The WhatDoTheyKnow site – which facilitates the making of FOI requests – has been more successful than I expected in terms of the number of requests which have been made via the site.But it also seems to be annoying some of those people on the receiving end of the requests. Some are not happy that the way it works means that the entire correspondence between requester and public authority is made available to all through posting it on the internet, not just the information eventually disclosed (as in this case).
An official from Norfolk County Council complained about this at the FOILIve conference last week. And I heard similar complaints yesterday from some Police FOI officers at a meeting organised by ACPO.
However the Information Commissioner Richard Thomas was pretty dismissive of this complaint. It looks like FOI officers will have to learn to live with it.
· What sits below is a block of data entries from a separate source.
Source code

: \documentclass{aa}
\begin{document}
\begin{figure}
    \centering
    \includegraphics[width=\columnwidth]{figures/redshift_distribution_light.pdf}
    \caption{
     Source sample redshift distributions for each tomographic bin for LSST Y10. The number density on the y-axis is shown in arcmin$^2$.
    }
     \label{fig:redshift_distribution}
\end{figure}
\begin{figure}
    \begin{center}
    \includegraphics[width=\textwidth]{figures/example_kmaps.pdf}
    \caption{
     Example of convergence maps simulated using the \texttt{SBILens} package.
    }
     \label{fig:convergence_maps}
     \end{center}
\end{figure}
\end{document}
Rother District Council are apparently still unhappy about whatdotheyknow, as can be seen by their most recent responses to requests.
My thanks to mikeludkipz for his recent comment, drawing attention to the fact that Rother District Council is still in a lot of bother over how it deals with FOI requests through this site.
After first continuing with its previous (but apparently futile) practice of seeking postal rather than email addresses from requesters, Rother has then been telling them: ‘would you please note that the response will be personal to yourself and that no consent to publish it, for instance on a web site, is given.’
Um, why is it ‘personal’? Why is there no consent to publish it?
Dear Lynda Crawford,
I am currently out of the country, and am not going to post my home address on a public website, if you send me a direct e-mail address, I will reply, bur note that I do not always have a workable internet connection.
A. N. Eastwood.
Dear Sir or Madam,
Further to my earlier message I now note that the Act does not require a postal address to be provided. An e-mail address is sufficient. Please therefore reply to my request.
A. N. Eastwood
Dear Mr Eastwood, you must still provide an “address for correspondence” if you wish us to process your request.
Um, he did – he gave you his email address, which is sufficient under the law.
Please note, however, that WE will not post your address on a public web site; we regard the details of people who make requests for information as protected under the Data Protection Act 1998.
The problem may be that instead of contacting us direct, which is the usual process, you are coming to us through a web site “what do they know”. As we, in common with all other local authorities, government departments etc maintain a full web site, with a clearly sign posted “freedom of information” section, I fail to see what practical purpose this amateurish web site serves,
Well, it seems obvious – it’s an easily accessible, FOI archive, which centrally stores FOI requests and answers. It saves the public time, in terms of each individual having to make separate requests about the same thing, and money, in terms of employing council employees such as David Edwards to write snippy emails to their employers.
The “amateurish web site” remark, by the way, provoked another request (“the number and URLs of websites Rother District Council class as amateurish…”), which made me laugh.
but if you choose to use it and they publish your address to the public, that is your decision.
Legal Services Manager, Rother D.C.
Dear David Edwards,
There is a very good reason for using this website, and that is that replies are published on it. You do have an e-mail address, which is an “address for correspondence”. I am becoming both puzzled and irritated that Rother District Council appears to be devoting more effort to avoiding answering a simple question, than it would take to answer it.
Unless the council has forgotten that it is the servant of council tax payers like me, and not the other way round,or has something to hide,I cannot see the pointof this prevarication.
A. N. Eastwood
Quite. Well done Mr Eastwood, very poor show David Edwards.